それと同時に、目の前の二人がビクンと体を震わせた。二人は少し呆けたように、顔を見合わせる。
「なに……今の衝撃……?」
「解らない……だが」
またも大鷲蜂が飛んでくる!イスコットさんは担いでいたスライム少女を地面に降ろすと、飛来する蜂を戦斧で一閃!襲いかかる蜂を両断した!
「どうやら、僕らも攻撃が可能になったみたいだ!」
スッキリしたように言い放つイスコットさん。
「いいじゃない……これで少しは生き残れる目が出てきたわ」
ニヤリと笑みをうかべるマーシリーケさんに、俺も頷く。
だが、その時!
ギシヤャャァァァァァァッ!!
ビリビリと空気を震わせて、女帝母蜂の咆哮が響き渡る!
その咆哮が終わると同時に、地上にいた全ての大鷲蜂が上空へと舞い上がり、巨大な渦のように密集して旋回しはじめた。
「どうやら、あっちも完全に私たちを敵だと見なしたようね」
女帝の指揮の元、攻撃体勢に入る蜂達。さっきの俺達の反撃が切っ掛けになったみたいだ。
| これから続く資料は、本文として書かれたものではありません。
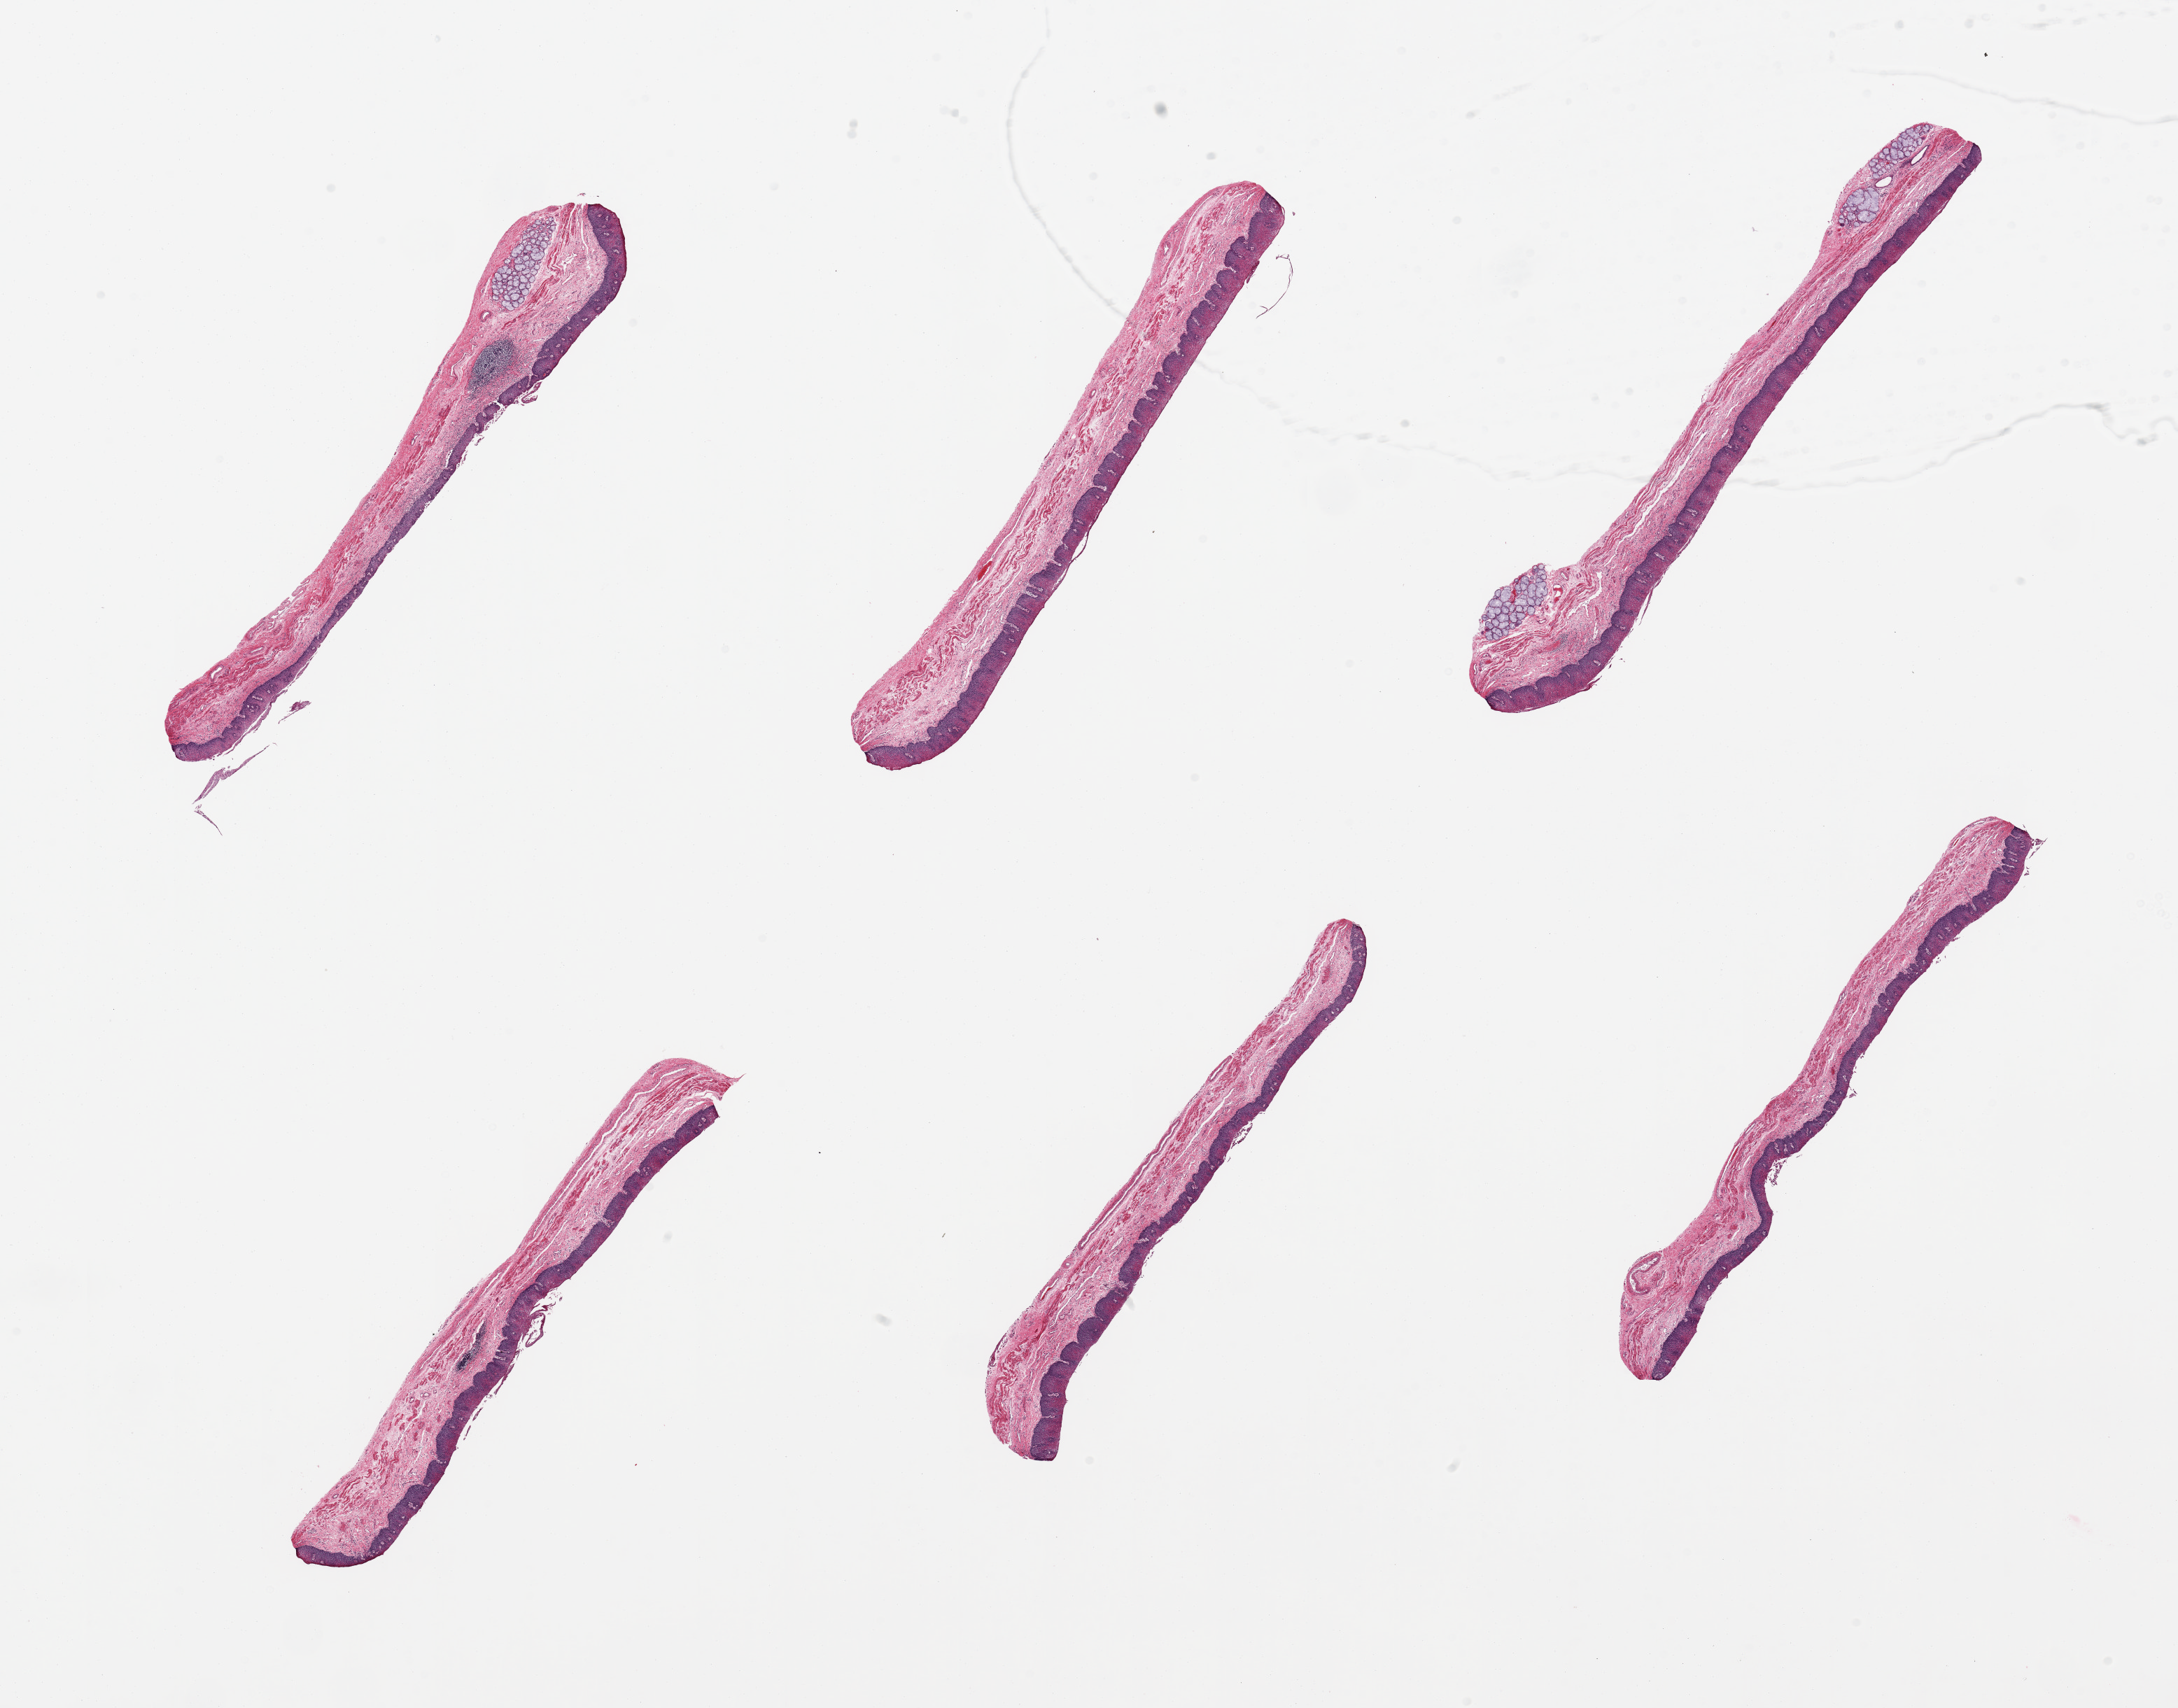
Digitized haematoxylin and eosin-stained section, brightfield — whole scanned area (about 24.6 x 19.3 mm) shown as a low-resolution overview, PAXgene-fixed paraffin-embedded (PFPE) section, target tissue: esophageal mucous membrane, donor tissue sample. Donor sex: male.
Review note (as recorded): 6 pieces, squamous mucosa up to ~0.3mm, 20-30% thickness; Few submucosal mucus glands noted.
「君はさっきみたいにスライムで身を守るんだ。僕達がある程度、蜂の数を減らす」
「そしたら撤退ですね」
俺の言葉に、皆が頷く。
スライム少女が再びスライムを召喚し、防御膜を作り出す。その中にスッポリと少女が入ったのを確かめて、俺達は上空の蜂の渦を見上げた。
徐々に体勢を整え、渦が俺達に向かって伸びてくる。
数千の蜂&怪獣vs人間三人
絶望的戦力差ではあるが、血路を開いて生きるために、俺達三人は走り出した!